Try it -> Please say how many lines in the entries below hold the string "type", with no other words.
•••
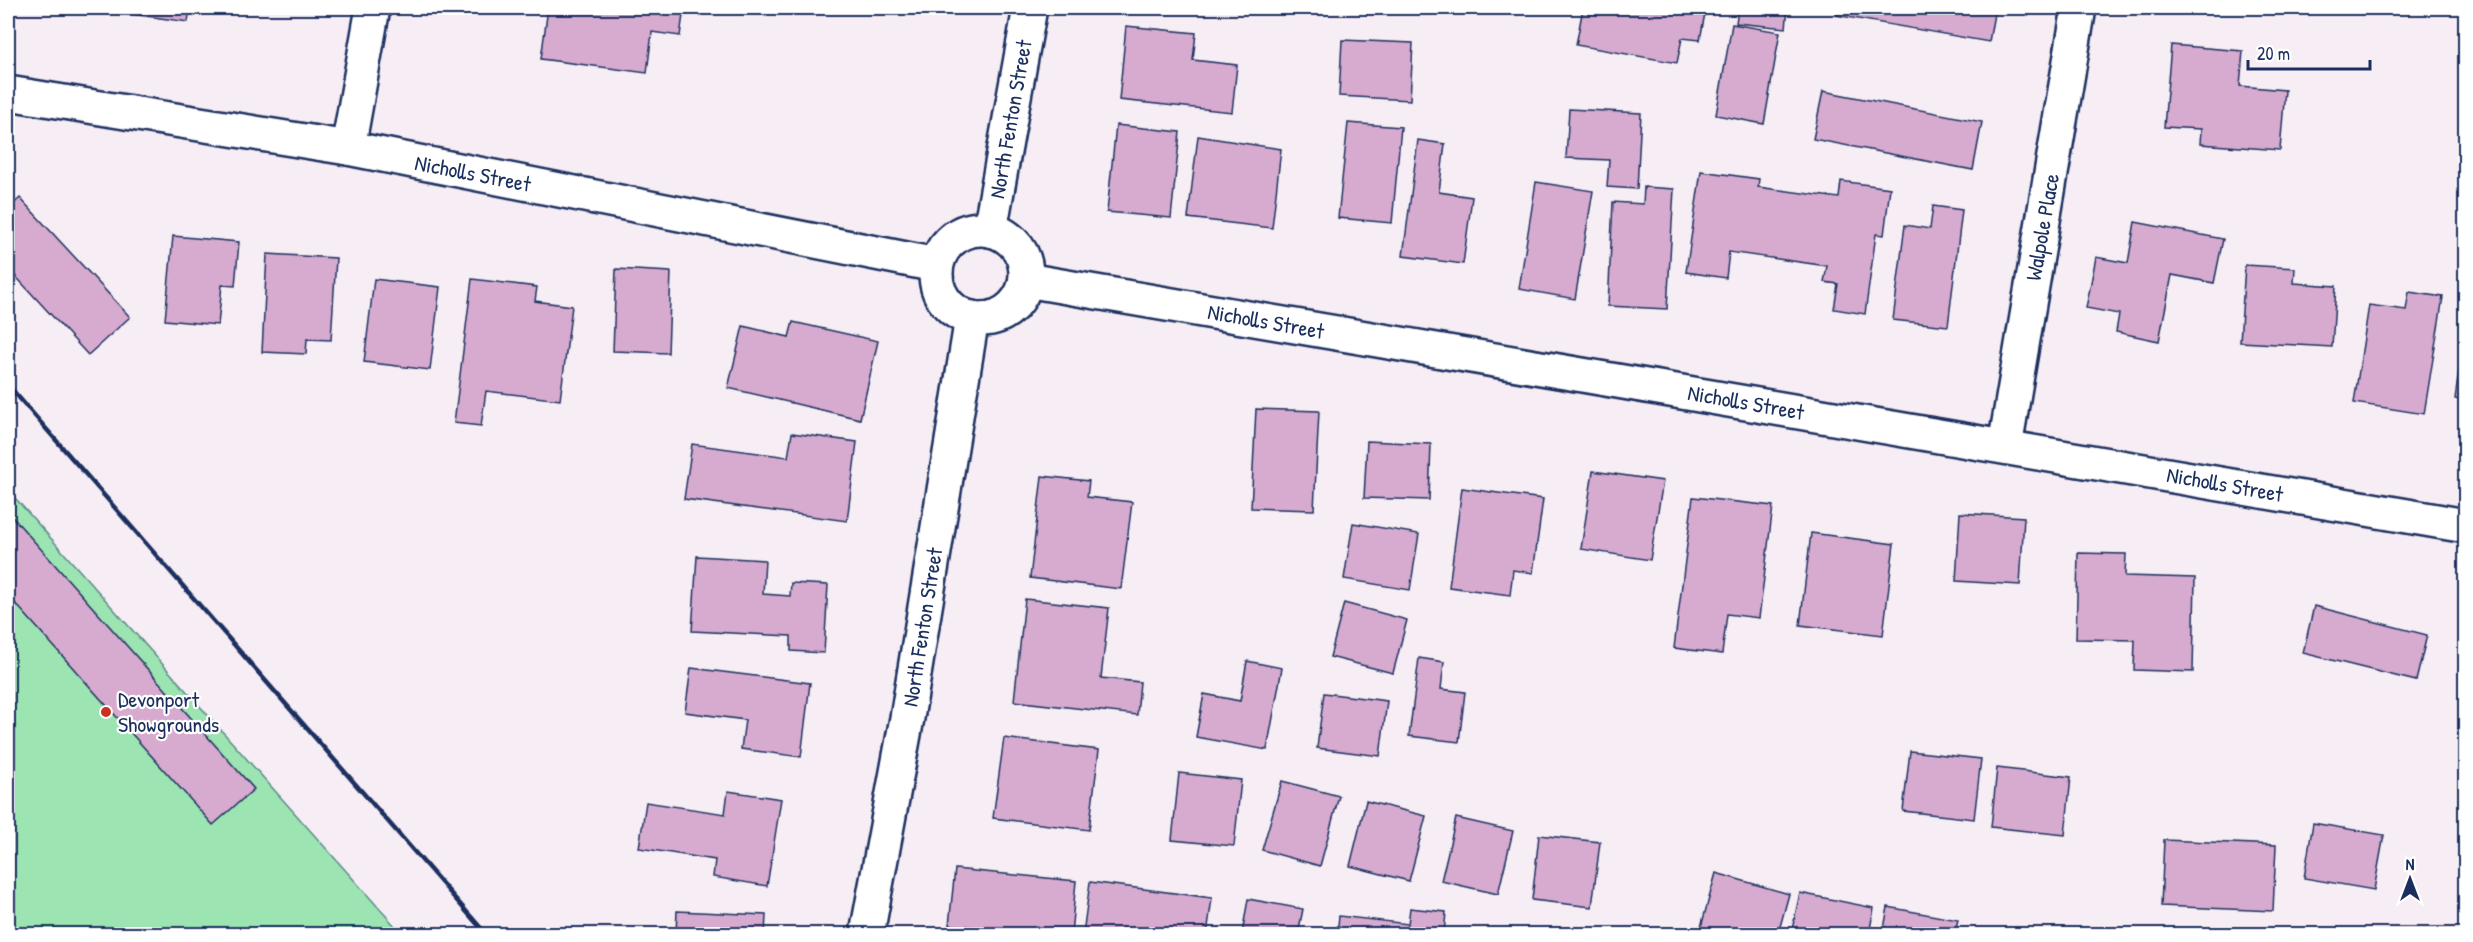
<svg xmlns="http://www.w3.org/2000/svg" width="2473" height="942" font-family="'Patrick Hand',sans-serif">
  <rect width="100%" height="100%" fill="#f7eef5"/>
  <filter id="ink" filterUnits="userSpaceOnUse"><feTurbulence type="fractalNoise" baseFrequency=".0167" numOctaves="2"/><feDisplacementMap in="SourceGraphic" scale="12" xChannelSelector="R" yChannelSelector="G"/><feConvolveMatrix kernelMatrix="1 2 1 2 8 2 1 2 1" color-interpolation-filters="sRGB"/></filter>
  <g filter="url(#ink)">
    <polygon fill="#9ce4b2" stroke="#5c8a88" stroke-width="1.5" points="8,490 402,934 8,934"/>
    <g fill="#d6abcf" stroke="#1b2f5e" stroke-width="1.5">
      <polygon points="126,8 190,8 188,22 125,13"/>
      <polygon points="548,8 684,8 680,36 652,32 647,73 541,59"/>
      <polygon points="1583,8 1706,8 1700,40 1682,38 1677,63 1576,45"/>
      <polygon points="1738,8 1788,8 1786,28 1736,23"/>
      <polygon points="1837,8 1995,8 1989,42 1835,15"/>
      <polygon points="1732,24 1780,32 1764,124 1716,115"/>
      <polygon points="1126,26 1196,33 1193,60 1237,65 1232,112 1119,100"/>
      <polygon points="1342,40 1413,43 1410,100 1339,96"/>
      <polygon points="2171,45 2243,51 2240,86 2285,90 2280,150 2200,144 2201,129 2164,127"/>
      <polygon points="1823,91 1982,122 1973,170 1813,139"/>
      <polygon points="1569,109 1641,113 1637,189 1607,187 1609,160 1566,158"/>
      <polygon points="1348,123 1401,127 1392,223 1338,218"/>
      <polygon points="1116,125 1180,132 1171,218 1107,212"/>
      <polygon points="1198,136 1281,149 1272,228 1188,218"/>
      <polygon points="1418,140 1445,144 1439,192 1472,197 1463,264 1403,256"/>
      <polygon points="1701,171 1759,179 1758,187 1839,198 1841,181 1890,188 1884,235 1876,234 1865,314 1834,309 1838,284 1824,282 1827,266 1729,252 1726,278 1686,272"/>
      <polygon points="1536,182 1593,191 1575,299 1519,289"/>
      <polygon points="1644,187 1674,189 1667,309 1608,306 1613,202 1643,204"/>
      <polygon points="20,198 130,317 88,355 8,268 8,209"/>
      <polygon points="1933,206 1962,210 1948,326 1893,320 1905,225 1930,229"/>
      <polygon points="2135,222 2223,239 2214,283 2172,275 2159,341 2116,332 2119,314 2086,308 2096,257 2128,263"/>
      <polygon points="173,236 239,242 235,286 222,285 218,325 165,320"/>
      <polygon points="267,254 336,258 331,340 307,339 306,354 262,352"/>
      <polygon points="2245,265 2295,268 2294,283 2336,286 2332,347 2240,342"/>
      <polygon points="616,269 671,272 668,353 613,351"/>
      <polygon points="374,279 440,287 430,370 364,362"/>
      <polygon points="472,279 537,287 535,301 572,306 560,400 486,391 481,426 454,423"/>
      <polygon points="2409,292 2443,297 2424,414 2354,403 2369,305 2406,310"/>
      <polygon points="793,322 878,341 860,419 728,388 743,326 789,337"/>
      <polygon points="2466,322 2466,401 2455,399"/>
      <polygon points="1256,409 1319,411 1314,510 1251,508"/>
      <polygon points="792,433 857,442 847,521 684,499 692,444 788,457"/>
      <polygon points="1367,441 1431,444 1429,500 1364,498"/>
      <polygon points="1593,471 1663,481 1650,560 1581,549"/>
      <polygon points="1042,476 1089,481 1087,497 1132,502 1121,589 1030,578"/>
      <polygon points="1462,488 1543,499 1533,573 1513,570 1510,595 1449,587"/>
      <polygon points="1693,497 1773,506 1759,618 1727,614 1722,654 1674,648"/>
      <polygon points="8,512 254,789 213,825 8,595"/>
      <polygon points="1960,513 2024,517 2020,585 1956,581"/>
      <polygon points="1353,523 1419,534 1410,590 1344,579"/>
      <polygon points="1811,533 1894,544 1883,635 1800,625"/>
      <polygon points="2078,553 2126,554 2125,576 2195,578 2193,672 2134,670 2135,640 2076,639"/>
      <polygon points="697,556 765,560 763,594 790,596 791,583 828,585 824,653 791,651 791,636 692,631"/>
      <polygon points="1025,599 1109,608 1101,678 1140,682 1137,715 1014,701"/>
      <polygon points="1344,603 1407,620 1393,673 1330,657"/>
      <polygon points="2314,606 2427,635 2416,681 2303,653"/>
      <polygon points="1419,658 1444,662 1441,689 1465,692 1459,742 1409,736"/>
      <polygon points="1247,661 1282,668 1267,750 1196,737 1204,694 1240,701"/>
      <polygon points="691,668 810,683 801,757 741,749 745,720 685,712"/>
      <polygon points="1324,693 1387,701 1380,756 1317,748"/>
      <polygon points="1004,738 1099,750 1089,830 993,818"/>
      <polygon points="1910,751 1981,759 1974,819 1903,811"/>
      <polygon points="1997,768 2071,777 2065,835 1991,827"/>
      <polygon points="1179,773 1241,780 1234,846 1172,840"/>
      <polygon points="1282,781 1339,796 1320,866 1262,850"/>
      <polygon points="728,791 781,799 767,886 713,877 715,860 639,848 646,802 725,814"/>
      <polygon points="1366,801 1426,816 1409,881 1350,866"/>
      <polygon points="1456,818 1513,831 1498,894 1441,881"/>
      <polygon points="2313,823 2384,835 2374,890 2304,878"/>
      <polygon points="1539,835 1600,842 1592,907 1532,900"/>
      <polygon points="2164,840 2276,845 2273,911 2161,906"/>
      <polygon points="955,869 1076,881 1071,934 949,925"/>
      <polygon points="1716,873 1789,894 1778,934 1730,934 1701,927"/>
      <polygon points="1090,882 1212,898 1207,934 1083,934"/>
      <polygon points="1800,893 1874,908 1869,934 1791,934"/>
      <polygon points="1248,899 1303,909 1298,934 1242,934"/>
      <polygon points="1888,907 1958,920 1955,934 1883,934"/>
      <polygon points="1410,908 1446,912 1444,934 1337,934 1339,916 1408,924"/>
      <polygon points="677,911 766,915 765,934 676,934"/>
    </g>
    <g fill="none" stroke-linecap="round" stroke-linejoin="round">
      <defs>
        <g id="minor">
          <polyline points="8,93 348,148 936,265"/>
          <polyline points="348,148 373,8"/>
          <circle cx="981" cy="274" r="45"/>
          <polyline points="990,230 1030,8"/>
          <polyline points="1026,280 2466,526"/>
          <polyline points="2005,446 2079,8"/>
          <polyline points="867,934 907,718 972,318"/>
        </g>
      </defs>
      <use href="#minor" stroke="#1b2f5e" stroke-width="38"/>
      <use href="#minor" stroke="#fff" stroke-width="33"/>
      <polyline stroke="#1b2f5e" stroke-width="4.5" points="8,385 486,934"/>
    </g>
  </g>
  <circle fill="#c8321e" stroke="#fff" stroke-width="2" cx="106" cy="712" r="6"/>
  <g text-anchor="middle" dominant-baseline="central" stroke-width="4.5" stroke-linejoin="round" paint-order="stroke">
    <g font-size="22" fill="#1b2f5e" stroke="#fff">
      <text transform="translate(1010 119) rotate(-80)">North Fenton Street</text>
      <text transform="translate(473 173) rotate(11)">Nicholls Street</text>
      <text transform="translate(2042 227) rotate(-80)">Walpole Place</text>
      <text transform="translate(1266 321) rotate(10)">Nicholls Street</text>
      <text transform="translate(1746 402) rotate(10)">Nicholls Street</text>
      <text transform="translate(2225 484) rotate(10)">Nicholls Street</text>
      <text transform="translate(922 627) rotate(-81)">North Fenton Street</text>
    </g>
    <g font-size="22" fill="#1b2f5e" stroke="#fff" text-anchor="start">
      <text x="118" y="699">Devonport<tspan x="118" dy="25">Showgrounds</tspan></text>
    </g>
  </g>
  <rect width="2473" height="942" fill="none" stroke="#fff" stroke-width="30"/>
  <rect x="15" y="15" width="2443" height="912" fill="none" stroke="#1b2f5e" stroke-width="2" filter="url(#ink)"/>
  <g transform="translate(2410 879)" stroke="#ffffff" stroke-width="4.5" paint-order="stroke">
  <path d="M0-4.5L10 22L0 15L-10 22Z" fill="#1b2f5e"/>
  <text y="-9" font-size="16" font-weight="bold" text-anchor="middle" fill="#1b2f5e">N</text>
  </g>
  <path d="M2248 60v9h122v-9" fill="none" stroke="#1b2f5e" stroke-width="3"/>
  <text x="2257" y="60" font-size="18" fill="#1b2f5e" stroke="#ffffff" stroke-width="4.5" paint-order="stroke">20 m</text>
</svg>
•••
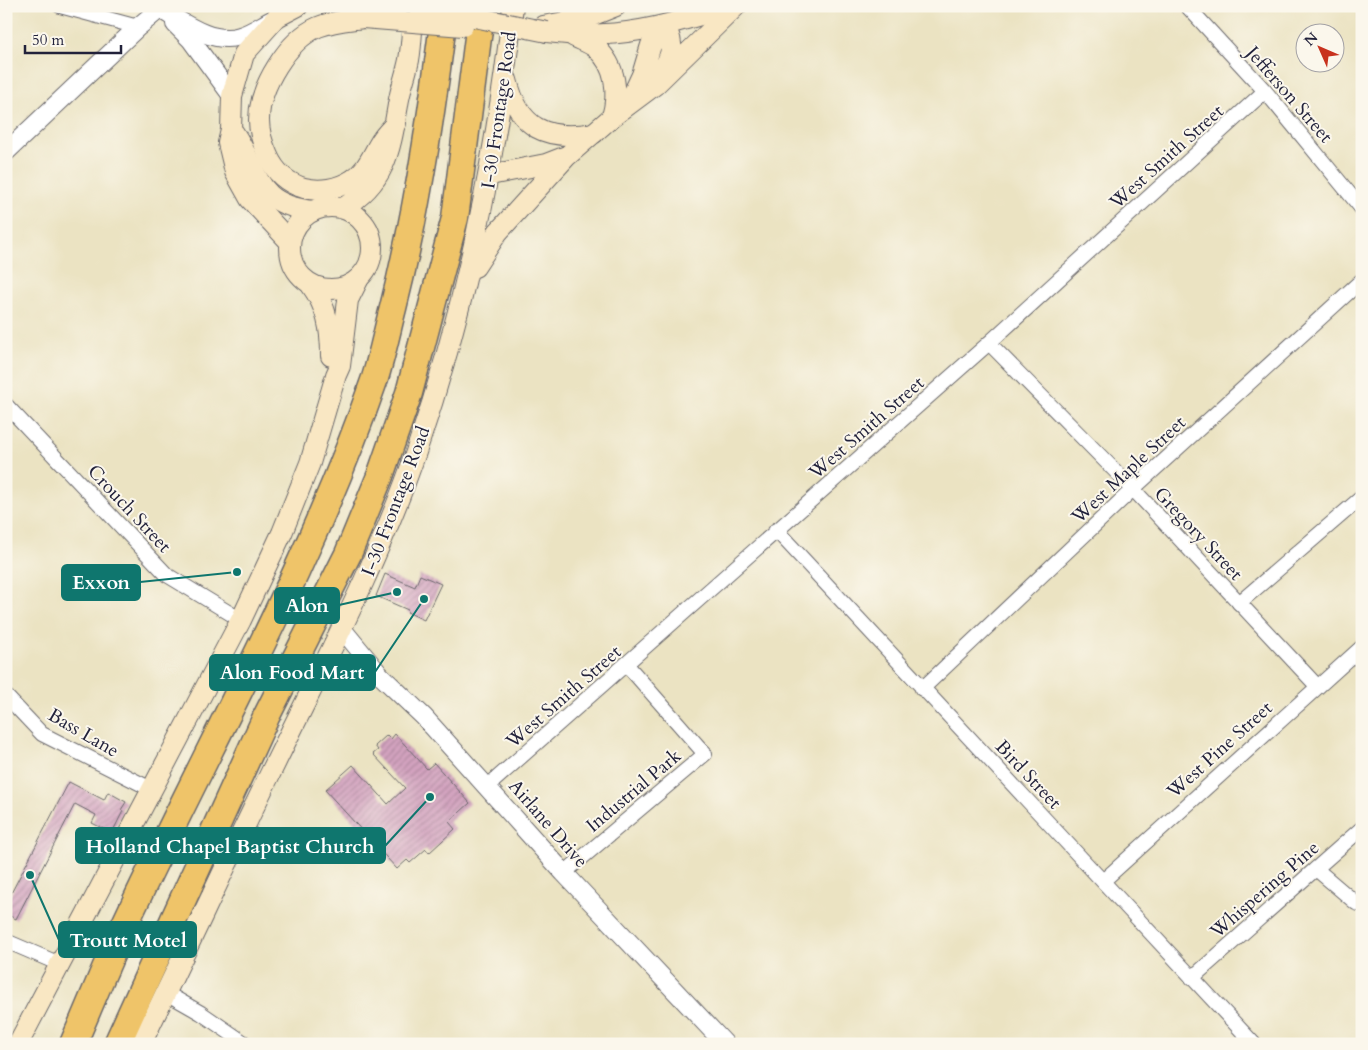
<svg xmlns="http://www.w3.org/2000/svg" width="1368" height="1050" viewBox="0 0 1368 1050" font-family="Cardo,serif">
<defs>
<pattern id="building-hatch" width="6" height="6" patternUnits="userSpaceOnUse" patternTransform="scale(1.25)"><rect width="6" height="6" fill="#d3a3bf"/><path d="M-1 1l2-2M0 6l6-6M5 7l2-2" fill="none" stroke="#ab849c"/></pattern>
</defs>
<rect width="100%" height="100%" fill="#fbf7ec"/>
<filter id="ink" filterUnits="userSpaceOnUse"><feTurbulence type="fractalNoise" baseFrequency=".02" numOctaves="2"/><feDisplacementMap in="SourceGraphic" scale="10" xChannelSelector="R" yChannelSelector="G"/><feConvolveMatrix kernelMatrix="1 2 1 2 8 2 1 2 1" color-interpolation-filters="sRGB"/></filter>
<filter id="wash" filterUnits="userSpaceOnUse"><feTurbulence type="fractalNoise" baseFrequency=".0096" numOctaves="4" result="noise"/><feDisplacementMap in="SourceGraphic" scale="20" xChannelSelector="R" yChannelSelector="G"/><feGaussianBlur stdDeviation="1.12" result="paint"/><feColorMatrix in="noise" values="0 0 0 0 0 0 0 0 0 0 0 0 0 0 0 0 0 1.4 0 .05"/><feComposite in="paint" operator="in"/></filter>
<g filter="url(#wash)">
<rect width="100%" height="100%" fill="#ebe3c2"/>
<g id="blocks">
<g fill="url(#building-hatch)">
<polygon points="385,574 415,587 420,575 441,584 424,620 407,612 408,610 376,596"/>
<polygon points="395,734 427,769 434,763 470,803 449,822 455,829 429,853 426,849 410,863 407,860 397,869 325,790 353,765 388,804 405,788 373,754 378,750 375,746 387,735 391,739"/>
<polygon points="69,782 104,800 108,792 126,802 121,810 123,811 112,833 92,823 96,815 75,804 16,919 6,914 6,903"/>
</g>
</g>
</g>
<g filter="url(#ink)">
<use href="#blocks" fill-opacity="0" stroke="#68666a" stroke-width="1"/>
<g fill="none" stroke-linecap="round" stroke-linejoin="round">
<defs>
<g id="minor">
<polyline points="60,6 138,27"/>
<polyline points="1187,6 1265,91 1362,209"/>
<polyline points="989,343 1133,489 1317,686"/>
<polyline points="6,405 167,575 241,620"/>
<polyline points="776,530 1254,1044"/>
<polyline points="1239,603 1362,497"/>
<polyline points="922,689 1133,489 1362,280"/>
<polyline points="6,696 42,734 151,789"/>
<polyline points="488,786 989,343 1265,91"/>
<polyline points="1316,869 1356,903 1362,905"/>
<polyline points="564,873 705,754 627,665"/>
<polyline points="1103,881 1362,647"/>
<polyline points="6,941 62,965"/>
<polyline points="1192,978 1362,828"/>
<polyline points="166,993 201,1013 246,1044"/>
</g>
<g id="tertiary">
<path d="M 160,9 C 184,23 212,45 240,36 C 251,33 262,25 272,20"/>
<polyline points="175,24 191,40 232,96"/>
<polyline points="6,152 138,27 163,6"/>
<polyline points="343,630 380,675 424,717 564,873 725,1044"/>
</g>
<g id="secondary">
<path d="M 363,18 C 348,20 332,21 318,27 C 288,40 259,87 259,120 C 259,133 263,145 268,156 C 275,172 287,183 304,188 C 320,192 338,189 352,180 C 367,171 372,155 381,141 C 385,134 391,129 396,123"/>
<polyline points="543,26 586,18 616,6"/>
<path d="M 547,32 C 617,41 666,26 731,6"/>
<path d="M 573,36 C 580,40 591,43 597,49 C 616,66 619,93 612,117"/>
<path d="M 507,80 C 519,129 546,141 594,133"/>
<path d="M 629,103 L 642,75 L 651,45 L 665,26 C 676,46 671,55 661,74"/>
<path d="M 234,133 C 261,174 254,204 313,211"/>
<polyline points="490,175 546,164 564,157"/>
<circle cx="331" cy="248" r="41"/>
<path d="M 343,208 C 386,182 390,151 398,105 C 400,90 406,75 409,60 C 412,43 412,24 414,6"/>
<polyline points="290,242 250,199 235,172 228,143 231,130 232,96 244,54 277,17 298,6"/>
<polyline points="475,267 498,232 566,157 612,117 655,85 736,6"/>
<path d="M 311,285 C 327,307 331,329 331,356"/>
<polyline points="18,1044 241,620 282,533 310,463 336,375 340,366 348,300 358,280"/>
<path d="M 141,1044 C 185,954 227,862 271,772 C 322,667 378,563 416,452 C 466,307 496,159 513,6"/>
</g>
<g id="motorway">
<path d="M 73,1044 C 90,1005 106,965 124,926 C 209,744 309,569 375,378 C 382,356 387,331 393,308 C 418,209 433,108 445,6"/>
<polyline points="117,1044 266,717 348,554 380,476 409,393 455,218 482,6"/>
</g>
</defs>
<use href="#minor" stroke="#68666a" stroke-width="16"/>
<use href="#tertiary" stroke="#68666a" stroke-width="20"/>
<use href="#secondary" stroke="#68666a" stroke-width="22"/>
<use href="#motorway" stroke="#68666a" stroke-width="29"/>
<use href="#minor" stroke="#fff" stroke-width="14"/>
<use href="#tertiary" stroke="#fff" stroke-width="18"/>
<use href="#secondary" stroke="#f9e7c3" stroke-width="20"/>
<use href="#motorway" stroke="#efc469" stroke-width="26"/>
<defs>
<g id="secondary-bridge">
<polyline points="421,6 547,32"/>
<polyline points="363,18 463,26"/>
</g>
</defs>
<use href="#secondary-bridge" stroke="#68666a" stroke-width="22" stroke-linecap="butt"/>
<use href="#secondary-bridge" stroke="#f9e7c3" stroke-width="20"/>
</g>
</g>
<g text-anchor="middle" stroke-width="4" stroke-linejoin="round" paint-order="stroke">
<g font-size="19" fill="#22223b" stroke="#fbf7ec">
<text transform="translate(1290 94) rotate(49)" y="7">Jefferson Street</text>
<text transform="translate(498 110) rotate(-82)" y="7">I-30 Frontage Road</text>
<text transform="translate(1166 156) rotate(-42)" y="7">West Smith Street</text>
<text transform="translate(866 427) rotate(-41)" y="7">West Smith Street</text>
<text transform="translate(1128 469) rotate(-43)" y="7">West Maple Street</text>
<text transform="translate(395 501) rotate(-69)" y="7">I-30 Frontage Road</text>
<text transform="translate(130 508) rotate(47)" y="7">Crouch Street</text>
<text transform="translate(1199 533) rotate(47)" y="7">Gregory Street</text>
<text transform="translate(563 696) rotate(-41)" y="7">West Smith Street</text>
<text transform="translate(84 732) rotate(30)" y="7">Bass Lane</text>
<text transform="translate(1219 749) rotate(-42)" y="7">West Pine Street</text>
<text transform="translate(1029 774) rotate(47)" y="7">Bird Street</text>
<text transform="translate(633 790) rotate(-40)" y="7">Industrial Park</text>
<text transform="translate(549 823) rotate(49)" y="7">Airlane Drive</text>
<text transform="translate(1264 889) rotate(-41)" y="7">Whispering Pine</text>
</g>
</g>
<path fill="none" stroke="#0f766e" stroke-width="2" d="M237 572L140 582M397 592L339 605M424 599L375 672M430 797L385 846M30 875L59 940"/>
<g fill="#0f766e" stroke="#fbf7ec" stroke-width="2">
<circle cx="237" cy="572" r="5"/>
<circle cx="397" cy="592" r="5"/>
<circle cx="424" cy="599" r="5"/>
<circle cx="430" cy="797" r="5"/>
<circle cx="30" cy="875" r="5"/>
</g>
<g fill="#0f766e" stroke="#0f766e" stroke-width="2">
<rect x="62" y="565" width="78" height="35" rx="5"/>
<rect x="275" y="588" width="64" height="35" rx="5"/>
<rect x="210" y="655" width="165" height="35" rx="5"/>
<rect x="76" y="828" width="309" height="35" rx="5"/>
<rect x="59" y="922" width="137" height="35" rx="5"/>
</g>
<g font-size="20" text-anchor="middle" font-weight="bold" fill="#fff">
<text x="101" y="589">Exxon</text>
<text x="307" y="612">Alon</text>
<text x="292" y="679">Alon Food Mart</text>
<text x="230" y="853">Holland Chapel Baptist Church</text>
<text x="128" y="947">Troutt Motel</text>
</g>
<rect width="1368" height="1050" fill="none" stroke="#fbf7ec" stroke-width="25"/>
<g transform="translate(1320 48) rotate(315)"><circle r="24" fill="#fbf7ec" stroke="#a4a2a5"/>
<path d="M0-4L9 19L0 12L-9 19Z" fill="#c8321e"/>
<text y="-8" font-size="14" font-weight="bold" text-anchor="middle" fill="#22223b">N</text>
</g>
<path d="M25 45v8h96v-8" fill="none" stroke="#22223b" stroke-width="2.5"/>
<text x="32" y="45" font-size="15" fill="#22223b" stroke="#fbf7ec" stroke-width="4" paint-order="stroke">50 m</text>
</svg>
•••
Written response -> 3